I don’t like saying good-bye to summer. I’m not a fan of the short, dark days of winter or, for that matter, the cold. I like heat. I’ll take 95 over 35 any day of the year, even if here in Virginia it is usually accompanied by 95 percent humidity.
When I was young the end of summer meant the end of our two-month sojourn in Italy; it meant saying good-bye to my three aunts, my mother’s sisters, and all of the attention (and trinkets) they lavished on my sister and me. It meant saying good-bye to our family beach house, to endless hours of sunbathing and swimming, to three-hour fish dinners, and, for a few years when I was a teenager, to the recurring summer romance with my first boyfriend.
Now the end of summer means the end of sleeping in and lazy do-nothing days with my husband and kids. Everyone is up by 6 and out the door by 7:15. This morning when I poured my first cup of coffee stars were still visible in the sky. I know I should feel refreshed, invigorated by the cooler mornings, but there’s something about the soft air and the syrupy light that sets me yearning—for what I don’t even know. You probably feel it, too.
I do know that I am not ready for pumpkin and crookneck squash still-lifes on front porches, and certainly not for the in-your-face store displays of candy and Halloween costumes (typing those last two words really made me cringe) that have already taken over my little corner of suburbia.
Thank goodness for peppers. Peppers are September’s vegetable. Like September, they balance between two seasons, a path of stepping-stones ready to guide you from one side to the other, from summer to fall. Their colors—red, yellow, purple, green—belong to both seasons and so does their flavor—bright and sharp or, with a little taming by flame, sweet and mellow.
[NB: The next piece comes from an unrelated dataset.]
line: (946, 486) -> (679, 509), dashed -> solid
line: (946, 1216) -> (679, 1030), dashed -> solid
There’s still time to grill them, if you like, but maybe, just maybe, you are thinking about turning them into a gorgeous red-hued soup, or a gentle sauté.
My favorite way to eat peppers, though, is with eggs. Peppers and eggs. Just typing those words gives me an appetite. Fried eggs with peppers, omelets with peppers, scrambled or baked eggs with peppers. However you choose to cook them, peppers and eggs are in perfect harmony, a lovely duet for a transitional season. Sitting down to a plate of peppers and eggs may not entirely quiet the yearning but it always satisfies my hunger.
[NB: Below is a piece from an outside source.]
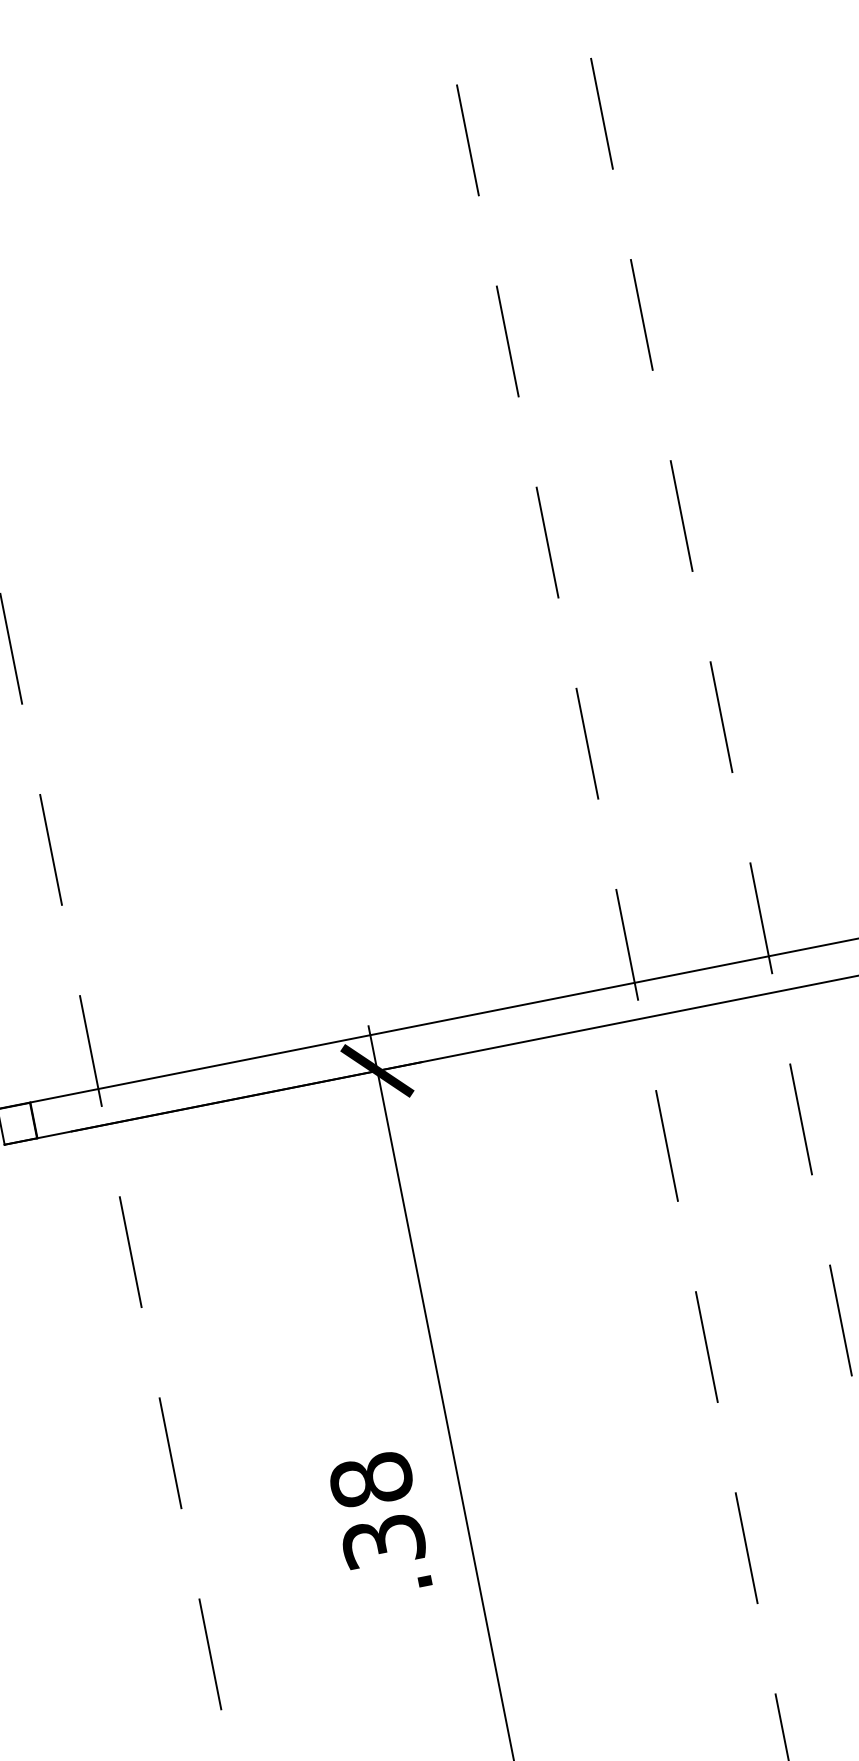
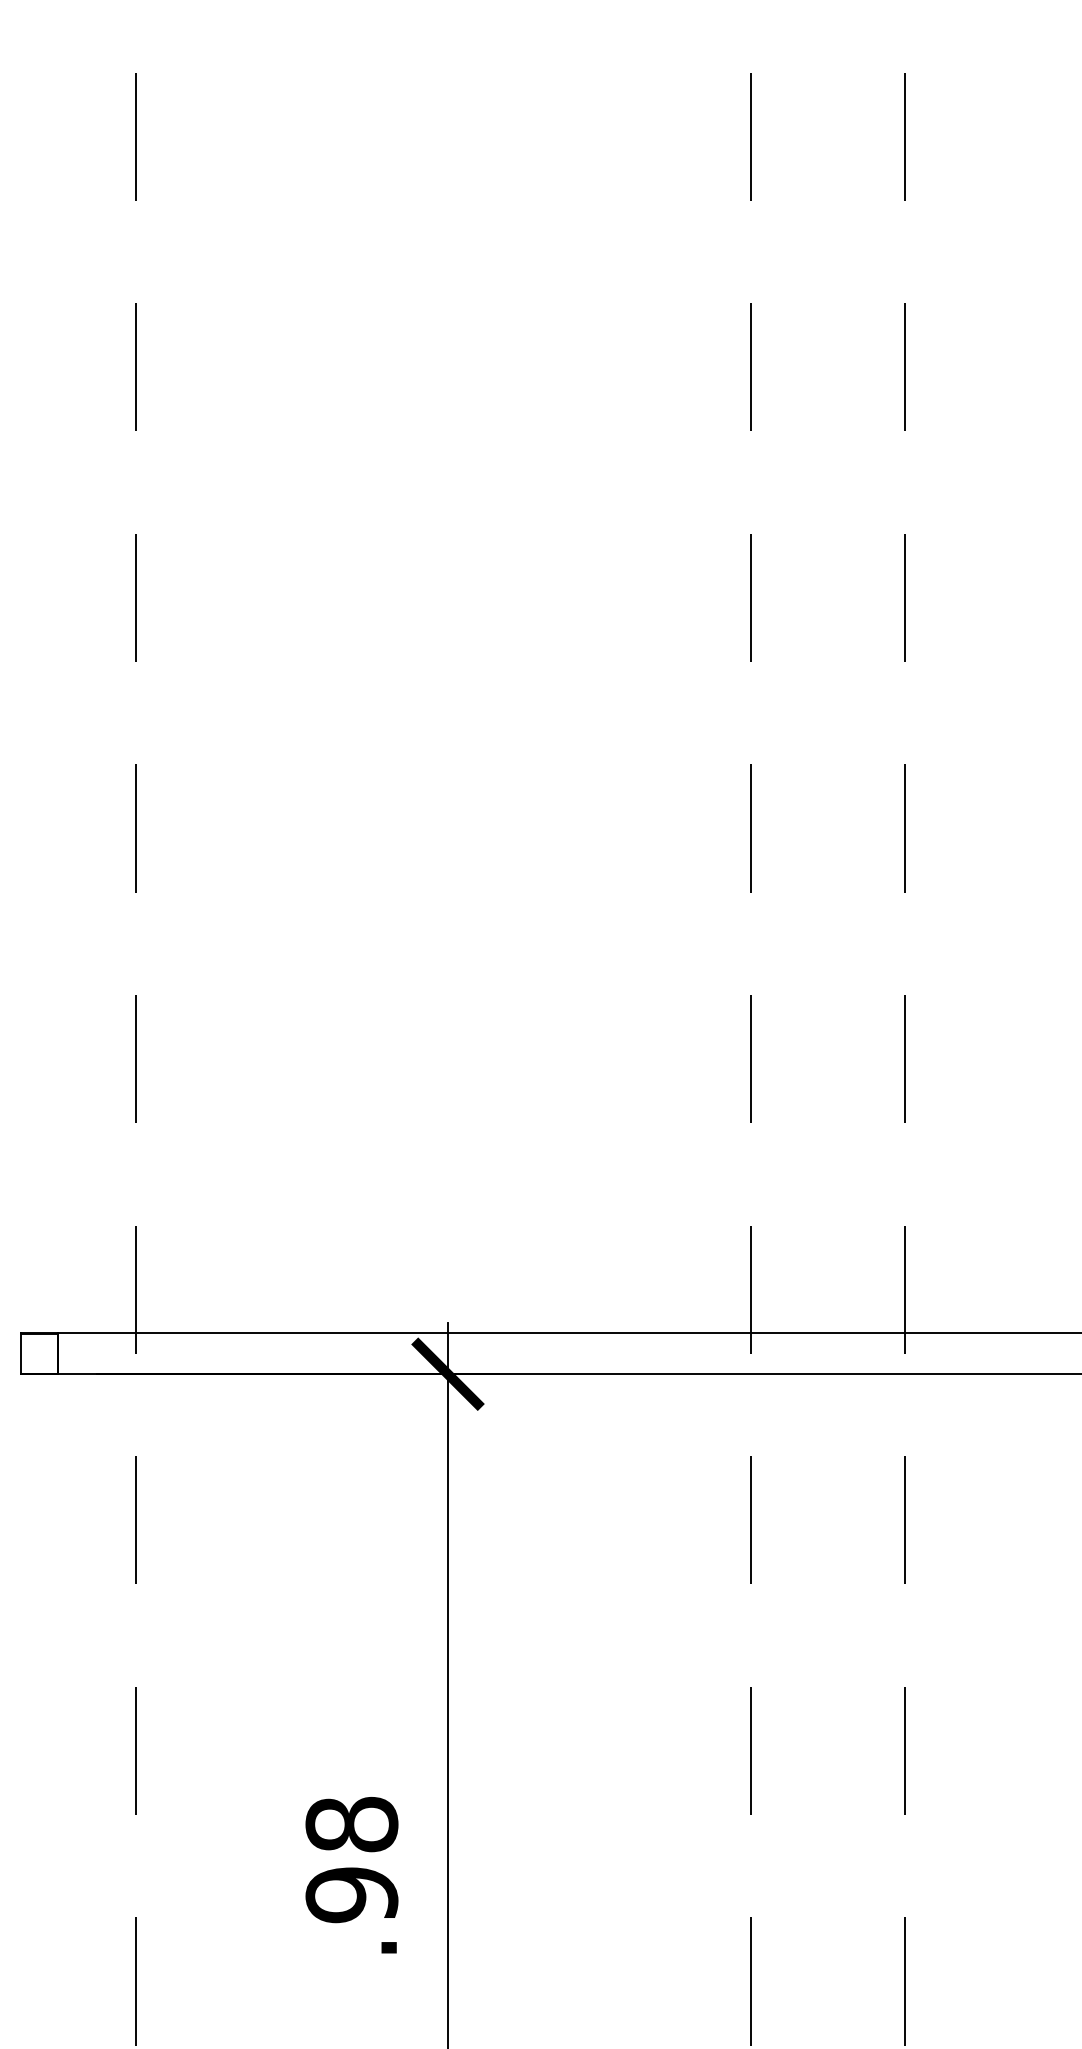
text: (383, 1542) -> (351, 1895), .38 -> .98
Copyright 2010 Domenica Marchetti
- 3 tablespoons extra-virgin olive oil
- 1 to 2 cloves garlic, sliced paper-thin
- About 1 pound mixed peppers—red, yellow, purple—including 1 or 2 mildly hot ones, if you like, trimmed, seeds and pith removed, cut into thick strips
- 1 red onion, cut lengthwise into thin wedges
- Fine sea salt
- Freshly ground black pepper
- A few leaves fresh basil, torn into pieces or coarsely chopped
- A small handful fresh flat-leaf parsley leaves, coarsely chopped
- 4 large farm-fresh eggs
Put the olive oil and garlic into a large skillet and place over medium-low heat. Cook, stirring frequently, until the garlic begins to soften but is not browned. Add the peppers and onion and toss to combine the vegetables with the oil. Sprinkle a little salt and pepper over the vegetables. Raise the heat to medium and sauté, stirring from time to time, for 20 to 25 minutes, until the peppers and onions are tender (but not mushy) and browned in spots.
Toss in the basil and parsley and stir to combine. Make 4 wells in the skillet by moving aside some of the peppers and onions. Break the eggs into the wells, reduce the heat to medium-low, cover, and cook just until the whites are set but the yolks are still golden and runny.